◆ Written problem 1 ◆
Rewrite the lines of the records starting with the line that contains "scientific name: Eriogonum wrightii" and going on through the line that contains "scientific name: Turdus merula", changing every "phylum" to "division" and leaving all else unchanged.

PHP Insert Form Response Into Separate MySQL Tables / Rows - php

I have a form that, upon being submitted via POST, needs to be inserted into two separate tables based on the field. Each field needs to be added as its own line.
Imagine a survey; there are four sections total. For each question within a section, the user selects a value between 1 and 5. There is also an optional notes text area at the bottom of each section.
Each question has its own unique ID in the database in a "questions" table. These questions contain the ID of the section ("sections" table) it belongs to for reference.
Question 1:
How can I insert each answer as its own row in a table called "answers" with the ID of the question?
The structure for "answers" looks like:
id (AI) | question_id | value (user submitted, 1-5) | response_id
Question 2:
How can I then insert each note for each section into a table called "notes" with the id of each section?
The structure for "notes" looks like:
id (AI) | section_id | value (user submitted) | response_id
Response_id is the resulting ID of inserting the user's response into a table called "responses." This table ties it all together for outputting the results for each user submitted response.

◆ Supplied records ◆
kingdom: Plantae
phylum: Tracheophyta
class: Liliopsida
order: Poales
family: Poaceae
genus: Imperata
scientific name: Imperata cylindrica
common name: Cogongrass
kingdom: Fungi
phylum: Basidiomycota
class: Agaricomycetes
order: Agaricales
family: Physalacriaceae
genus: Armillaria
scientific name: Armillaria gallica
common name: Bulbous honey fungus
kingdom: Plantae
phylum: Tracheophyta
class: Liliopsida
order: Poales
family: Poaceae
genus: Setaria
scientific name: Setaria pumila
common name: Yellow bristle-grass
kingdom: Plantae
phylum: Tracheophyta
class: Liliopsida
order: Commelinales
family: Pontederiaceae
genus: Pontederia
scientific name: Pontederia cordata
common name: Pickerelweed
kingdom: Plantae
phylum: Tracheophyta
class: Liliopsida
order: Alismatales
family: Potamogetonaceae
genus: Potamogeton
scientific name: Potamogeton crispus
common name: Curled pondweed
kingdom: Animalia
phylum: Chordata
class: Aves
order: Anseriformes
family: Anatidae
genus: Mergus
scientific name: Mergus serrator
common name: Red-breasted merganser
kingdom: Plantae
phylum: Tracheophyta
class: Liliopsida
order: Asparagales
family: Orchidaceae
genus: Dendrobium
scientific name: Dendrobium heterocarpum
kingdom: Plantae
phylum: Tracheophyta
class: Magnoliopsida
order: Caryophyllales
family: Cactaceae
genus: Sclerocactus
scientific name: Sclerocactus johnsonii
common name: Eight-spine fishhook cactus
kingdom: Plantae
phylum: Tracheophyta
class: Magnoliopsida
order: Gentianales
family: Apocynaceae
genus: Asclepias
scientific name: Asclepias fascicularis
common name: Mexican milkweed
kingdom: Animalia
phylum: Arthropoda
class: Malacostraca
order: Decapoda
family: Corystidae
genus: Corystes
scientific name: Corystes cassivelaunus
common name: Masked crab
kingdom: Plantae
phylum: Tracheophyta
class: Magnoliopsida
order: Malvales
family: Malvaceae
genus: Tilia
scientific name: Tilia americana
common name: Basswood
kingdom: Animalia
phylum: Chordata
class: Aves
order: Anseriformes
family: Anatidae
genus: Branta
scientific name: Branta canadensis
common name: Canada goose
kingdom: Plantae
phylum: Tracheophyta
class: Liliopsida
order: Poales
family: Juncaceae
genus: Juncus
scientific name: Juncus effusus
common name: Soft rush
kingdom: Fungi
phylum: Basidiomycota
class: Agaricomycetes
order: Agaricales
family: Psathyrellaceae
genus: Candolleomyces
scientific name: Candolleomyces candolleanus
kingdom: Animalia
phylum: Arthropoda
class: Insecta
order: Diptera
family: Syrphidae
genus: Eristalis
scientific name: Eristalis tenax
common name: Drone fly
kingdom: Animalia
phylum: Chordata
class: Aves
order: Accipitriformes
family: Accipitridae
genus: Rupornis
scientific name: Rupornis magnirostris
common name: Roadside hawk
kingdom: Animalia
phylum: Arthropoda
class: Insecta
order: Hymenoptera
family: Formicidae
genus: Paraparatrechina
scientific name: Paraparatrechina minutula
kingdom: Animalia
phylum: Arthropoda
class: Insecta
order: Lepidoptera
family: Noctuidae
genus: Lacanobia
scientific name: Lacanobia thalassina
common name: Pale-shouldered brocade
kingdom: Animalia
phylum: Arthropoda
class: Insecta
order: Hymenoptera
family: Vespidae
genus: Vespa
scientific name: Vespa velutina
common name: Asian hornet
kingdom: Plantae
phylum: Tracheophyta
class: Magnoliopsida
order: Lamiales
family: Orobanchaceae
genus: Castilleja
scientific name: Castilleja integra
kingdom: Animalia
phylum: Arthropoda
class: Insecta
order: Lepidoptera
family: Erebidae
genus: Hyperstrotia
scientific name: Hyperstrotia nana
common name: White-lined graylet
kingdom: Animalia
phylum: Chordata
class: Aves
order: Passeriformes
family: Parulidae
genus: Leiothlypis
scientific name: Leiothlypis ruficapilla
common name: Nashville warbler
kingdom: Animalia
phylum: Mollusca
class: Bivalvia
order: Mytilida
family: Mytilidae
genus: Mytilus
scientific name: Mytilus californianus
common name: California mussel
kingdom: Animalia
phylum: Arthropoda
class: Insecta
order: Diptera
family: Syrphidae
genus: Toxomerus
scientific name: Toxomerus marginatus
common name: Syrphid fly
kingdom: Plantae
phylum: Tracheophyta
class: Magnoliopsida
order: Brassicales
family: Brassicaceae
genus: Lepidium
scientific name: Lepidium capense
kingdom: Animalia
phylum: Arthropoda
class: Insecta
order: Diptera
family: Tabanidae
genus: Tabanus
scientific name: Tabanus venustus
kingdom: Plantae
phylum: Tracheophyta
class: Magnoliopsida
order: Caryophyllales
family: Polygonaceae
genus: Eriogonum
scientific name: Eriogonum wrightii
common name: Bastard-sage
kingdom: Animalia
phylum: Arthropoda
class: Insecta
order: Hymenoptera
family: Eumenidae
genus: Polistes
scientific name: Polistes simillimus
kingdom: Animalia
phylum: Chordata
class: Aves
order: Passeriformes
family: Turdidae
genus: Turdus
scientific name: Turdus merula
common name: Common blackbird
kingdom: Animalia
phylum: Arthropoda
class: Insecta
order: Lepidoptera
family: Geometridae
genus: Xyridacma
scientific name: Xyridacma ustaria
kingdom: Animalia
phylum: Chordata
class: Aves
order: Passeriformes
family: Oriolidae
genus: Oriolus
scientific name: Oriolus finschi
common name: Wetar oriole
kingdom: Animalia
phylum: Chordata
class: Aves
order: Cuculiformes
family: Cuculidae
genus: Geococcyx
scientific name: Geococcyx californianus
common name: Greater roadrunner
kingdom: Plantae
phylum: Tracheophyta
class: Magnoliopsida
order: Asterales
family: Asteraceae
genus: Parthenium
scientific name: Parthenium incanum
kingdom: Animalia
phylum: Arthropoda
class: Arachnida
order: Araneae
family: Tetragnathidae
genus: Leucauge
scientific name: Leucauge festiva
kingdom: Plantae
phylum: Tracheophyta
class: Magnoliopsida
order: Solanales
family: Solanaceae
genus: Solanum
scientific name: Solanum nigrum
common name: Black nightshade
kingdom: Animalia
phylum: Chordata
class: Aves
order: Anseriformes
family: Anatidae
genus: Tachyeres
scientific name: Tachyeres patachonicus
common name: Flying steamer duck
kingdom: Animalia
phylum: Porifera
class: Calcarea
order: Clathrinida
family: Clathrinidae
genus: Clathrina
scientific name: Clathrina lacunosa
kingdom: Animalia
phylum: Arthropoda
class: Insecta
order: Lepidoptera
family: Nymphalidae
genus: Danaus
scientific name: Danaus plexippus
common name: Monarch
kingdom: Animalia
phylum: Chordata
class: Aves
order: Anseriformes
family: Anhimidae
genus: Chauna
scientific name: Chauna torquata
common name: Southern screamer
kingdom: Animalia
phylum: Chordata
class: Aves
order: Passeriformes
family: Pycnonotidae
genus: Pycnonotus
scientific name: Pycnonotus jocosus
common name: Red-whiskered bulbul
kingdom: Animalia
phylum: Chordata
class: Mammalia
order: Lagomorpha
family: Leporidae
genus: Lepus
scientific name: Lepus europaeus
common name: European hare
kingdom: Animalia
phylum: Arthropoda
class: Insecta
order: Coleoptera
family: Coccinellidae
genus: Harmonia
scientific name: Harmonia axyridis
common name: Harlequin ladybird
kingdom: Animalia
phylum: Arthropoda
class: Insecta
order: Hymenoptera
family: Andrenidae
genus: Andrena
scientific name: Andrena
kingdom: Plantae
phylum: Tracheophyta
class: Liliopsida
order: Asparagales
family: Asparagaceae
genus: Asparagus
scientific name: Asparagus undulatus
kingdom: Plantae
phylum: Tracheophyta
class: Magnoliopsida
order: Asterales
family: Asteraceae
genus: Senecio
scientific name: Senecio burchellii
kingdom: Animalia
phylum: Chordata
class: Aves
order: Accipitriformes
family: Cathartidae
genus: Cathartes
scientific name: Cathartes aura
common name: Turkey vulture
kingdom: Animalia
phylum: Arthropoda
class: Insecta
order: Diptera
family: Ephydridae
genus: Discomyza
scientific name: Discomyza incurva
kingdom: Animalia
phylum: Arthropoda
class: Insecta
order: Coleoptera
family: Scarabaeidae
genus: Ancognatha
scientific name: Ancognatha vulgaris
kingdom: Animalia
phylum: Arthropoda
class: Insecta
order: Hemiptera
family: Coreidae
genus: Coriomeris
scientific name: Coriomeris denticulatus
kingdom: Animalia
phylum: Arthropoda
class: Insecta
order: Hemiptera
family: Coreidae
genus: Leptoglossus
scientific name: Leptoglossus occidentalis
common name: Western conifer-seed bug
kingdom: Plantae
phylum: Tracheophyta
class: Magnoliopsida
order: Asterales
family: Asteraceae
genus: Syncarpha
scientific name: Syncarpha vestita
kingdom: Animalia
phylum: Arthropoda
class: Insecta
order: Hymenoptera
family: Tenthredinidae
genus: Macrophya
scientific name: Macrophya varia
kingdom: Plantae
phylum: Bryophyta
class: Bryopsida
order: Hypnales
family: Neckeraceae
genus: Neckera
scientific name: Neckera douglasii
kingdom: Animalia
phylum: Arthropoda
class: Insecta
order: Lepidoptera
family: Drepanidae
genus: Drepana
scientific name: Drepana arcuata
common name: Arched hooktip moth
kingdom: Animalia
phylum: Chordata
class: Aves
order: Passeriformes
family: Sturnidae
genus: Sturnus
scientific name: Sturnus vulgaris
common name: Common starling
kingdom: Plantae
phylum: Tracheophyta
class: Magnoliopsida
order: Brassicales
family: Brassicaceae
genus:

◆ Written problem 2 ◆
According to the PHP form question, why do both the "answers" and "notes" tables include a response_id column?

◆ Exercise answer 1 ◆
scientific name: Eriogonum wrightii
common name: Bastard-sage
kingdom: Animalia
division: Arthropoda
class: Insecta
order: Hymenoptera
family: Eumenidae
genus: Polistes
scientific name: Polistes simillimus
kingdom: Animalia
division: Chordata
class: Aves
order: Passeriformes
family: Turdidae
genus: Turdus
scientific name: Turdus merula

◆ Exercise answer 2 ◆
The response_id is the ID produced when the user's response is inserted into the "responses" table. That table ties everything together so the results of each user-submitted response can be output.